Las señales célula-célula en respuesta a IRI ocurren en todos los tipos de células y entre células tanto en contacto físico como a distancias más largas entre sí11. Li et al.12 destacan este fenómeno utilizando un cocultivo celular endotelial-cardiomiocito habilitado para la diafonía pero físicamente aislado12. Este método permite el análisis in vitro de alta fidelidad de una sola línea celular. En su estudio, la demostración de la atenuación de las células endoteliales del IRI de cardiomiocitos dependía del distanciamiento célula-célula. Esto demuestra las claras ventajas de los cocultivos no mixtos y destaca a los futuros investigadores la importancia de controlar los entornos físicos. Si bien este modelo se presta inmediatamente a la investigación de las interacciones endotelial-cardiomiocitos cardíacas, es posible la expansión a cualquier otra interacción tejido-órgano.

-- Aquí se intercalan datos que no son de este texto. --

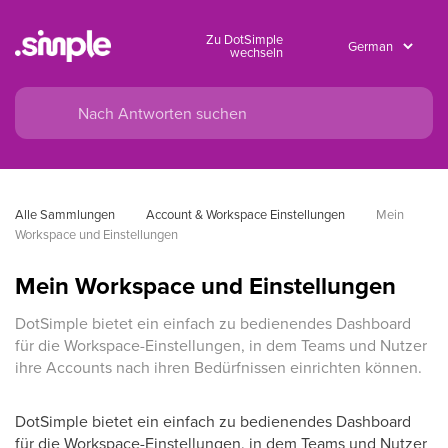
Zu DotSimple
wechseln
Alle Sammlungen
Account & Workspace Einstellungen
Mein 
Workspace und Einstellungen
Mein Workspace und Einstellungen
DotSimple bietet ein einfach zu bedienendes Dashboard
für die Workspace-Einstellungen, in dem Teams und Nutzer
ihre Accounts nach ihren Bedürfnissen einrichten können.
DotSimple bietet ein einfach zu bedienendes Dashboard
für die Workspace-Einstellungen, in dem Teams und Nutzer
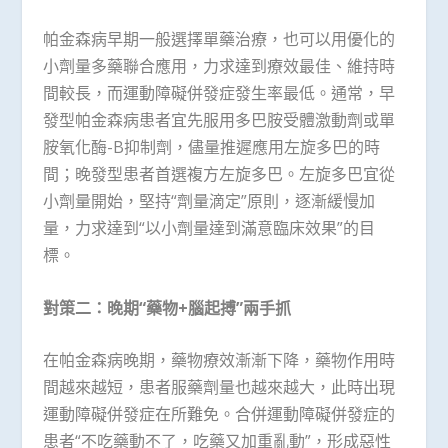
帕金森病早期一般選擇單藥治療，也可以用優化的
小劑量多藥聯合應用，力求達到療效最佳、維持時
間較長，而運動障礙併發症發生率最低。通常，早
發型帕金森病患者宜先服用多巴胺受體激動劑或單
胺氧化酶-B抑制劑，儘量推遲應用左旋多巴的時
間；晚發型患者首選複方左旋多巴。左旋多巴宜從
小劑量開始，堅持“劑量滴定”原則，逐漸緩慢加
量，力求達到“以小劑量達到滿意臨床效果”的目
標。
對策二：晚期“藥物
+
腦起搏”兩手抓
在帕金森病晚期，藥物療效漸漸下降，藥物作用時
間越來越短，患者服藥劑量也越來越大，此時出現
運動障礙併發症在所難免。合併運動障礙併發症的
患者“不吃藥動不了，吃藥又加重亂動”，形成惡性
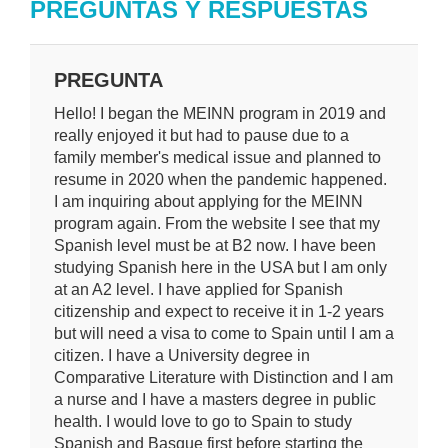
PREGUNTAS Y RESPUESTAS
PREGUNTA
Hello! I began the MEINN program in 2019 and
really enjoyed it but had to pause due to a
family member's medical issue and planned to
resume in 2020 when the pandemic happened.
I am inquiring about applying for the MEINN
program again. From the website I see that my
Spanish level must be at B2 now. I have been
studying Spanish here in the USA but I am only
at an A2 level. I have applied for Spanish
citizenship and expect to receive it in 1-2 years
but will need a visa to come to Spain until I am a
citizen. I have a University degree in
Comparative Literature with Distinction and I am
a nurse and I have a masters degree in public
health. I would love to go to Spain to study
Spanish and Basque first before starting the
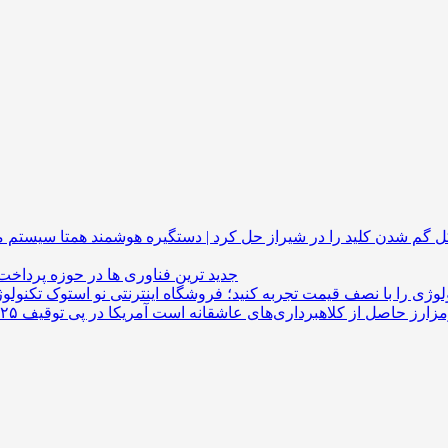
گم شدن کلید را در شیراز حل کرد | دستگیره هوشمند
جدید ترین فناوری ها در حوزه پرداخت
لوژی را با نصف قیمت تجربه کنید؛ فروشگاه اینترنتی نو استوک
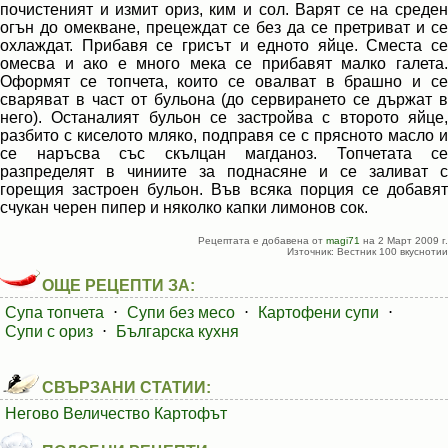
почистеният и измит ориз, ким и сол. Варят се на среден
огън до омекване, прецеждат се без да се претриват и се
охлаждат. Прибавя се грисът и едното яйце. Сместа се
омесва и ако е много мека се прибавят малко галета.
Оформят се топчета, които се овалват в брашно и се
сваряват в част от бульона (до сервирането се държат в
него). Останалият бульон се застройва с второто яйце,
разбито с киселото мляко, подправя се с прясното масло и
се наръсва със скълцан магданоз. Топчетата се
разпределят в чиниите за поднасяне и се заливат с
горещия застроен бульон. Във всяка порция се добавят
счукан черен пипер и няколко капки лимонов сок.
Рецептата е добавена от
magi71
на 2 Март 2009 г.
Източник: Вестник 100 вкуснотии
ОЩЕ РЕЦЕПТИ ЗА:
Супа топчета
⋅
Супи без месо
⋅
Картофени супи
⋅
Супи с ориз
⋅
Българска кухня
СВЪРЗАНИ СТАТИИ:
Негово Величество Картофът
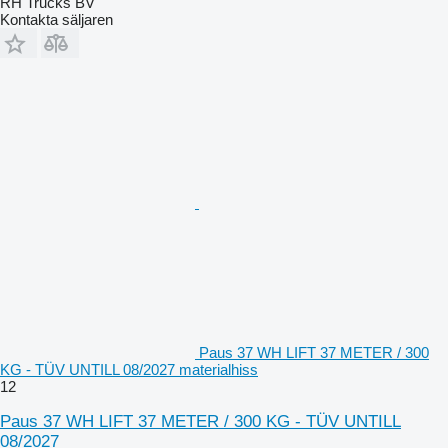
RH Trucks BV
Kontakta säljaren
Paus 37 WH LIFT 37 METER / 300
KG - TÜV UNTILL 08/2027 materialhiss
12
Paus 37 WH LIFT 37 METER / 300 KG - TÜV UNTILL
08/2027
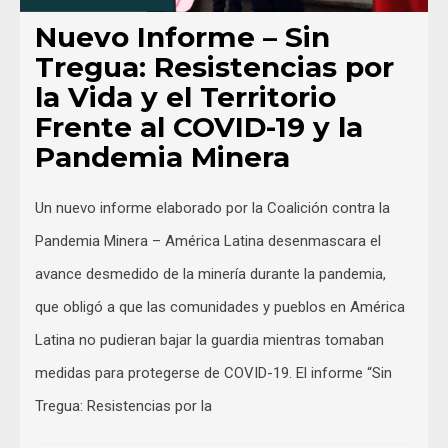
Nuevo Informe – Sin
Tregua: Resistencias por
la Vida y el Territorio
Frente al COVID-19 y la
Pandemia Minera
Un nuevo informe elaborado por la Coalición contra la
Pandemia Minera – América Latina desenmascara el
avance desmedido de la minería durante la pandemia,
que obligó a que las comunidades y pueblos en América
Latina no pudieran bajar la guardia mientras tomaban
medidas para protegerse de COVID-19. El informe “Sin
Tregua: Resistencias por la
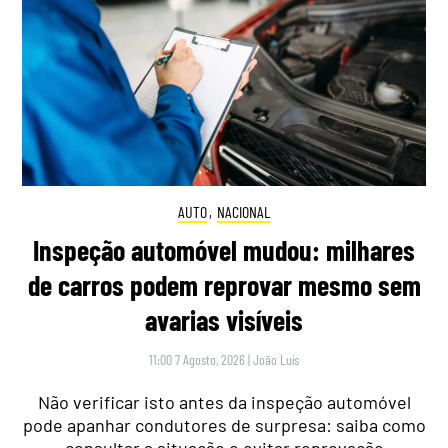
AUTO
,
NACIONAL
Inspeção automóvel mudou: milhares
de carros podem reprovar mesmo sem
avarias visíveis
11:00 7 Agosto, 2026
|
João Luís
Não verificar isto antes da inspeção automóvel
pode apanhar condutores de surpresa: saiba como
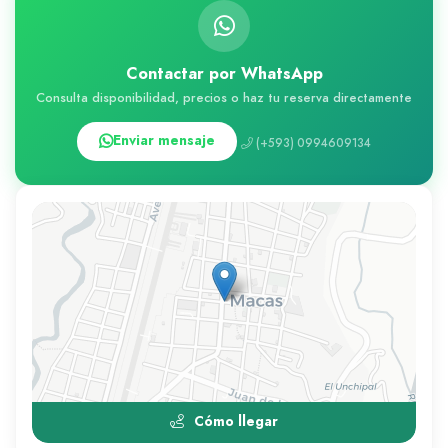
Contactar por WhatsApp
Consulta disponibilidad, precios o haz tu reserva directamente
Enviar mensaje
(+593) 0994609134
Cómo llegar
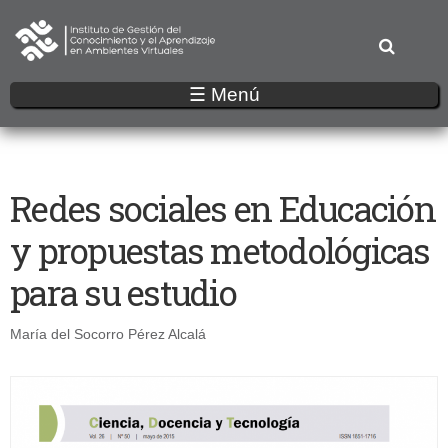
Pasar
al
contenido
principal
☰ Menú
Redes sociales en Educación
y propuestas metodológicas
para su estudio
María del Socorro Pérez Alcalá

Pasando de los tejidos cardíacos y cerebrales, Compton et al.4 exploran el efecto de la fototerapia en la IRI de las extremidades4. No existe una presión o tiempo de inflado del torniquete óptimos definitivos, y las lesiones musculares y neuronales de los torniquetes quirúrgicos están bien documentadas y pueden conducir a la morbilidad del paciente13. Los autores imitan los entornos clínicos utilizando torniquetes para la isquemia unilateral de las extremidades confirmada con láser Doppler en ratones. En su estudio, 5 minutos de tratamiento con luz infrarroja cercana por hora de tiempo isquémico alteraron la proliferación de macrófagos, los marcadores inflamatorios y los niveles de necrosis tisular. Este modelo clínicamente aplicable y la terapia no invasiva amplían los límites actuales de las prácticas de campo quirúrgico "sin sangre".
Después del corazón y el cerebro, los riñones se encuentran entre los órganos IRI más estudiados. El riñón es extremadamente sensible a la malperfusión, y Godoy et al.14 destacan que el mismo procedimiento, incluso si se altera ligeramente, puede conducir a estados patológicos variados14. La utilización de un enfoque retroperitoneal para exponer y pinzar el pedículo renal durante tan solo 30 minutos conduce a un daño significativo. A través de la alteración del tiempo de reperfusión, se pueden estudiar varios estados de recuperación y enfermedad, incluida la obstrucción tubular, la dilatación tubular, la infiltración de neutrófilos e incluso la fibrosis focal. Este modelo conserva el riñón contralateral para la comparación, lo que puede ayudar en la caracterización del marcador de lesión específicamente en relación con la diafonía renal-renal.
En resumen, esta compilación de métodos IRI proporciona una caja de herramientas ampliamente aplicable para los investigadores que utilizan muchos tejidos y preparaciones diferentes, desde modelos in vitro hasta ex vivo e in vivo . Desde la novedosa reinvención de las técnicas quirúrgicas hasta la expansión de los métodos probados en el tiempo, los expertos establecidos en la investigación del IRI proporcionan herramientas de investigación novedosas y de vanguardia. Sin embargo, un punto en común entre estos estudios parece ser la mejor traducibilidad a modelos clínicos a través del desarrollo de técnicas relevantes. Desde la imitación de entornos quirúrgicos con torniquetes hasta la oclusión de MCA y LAD, la mejora de los modelos preclínicos sin duda ayudará en la futura aplicación clínica de nuestro trabajo.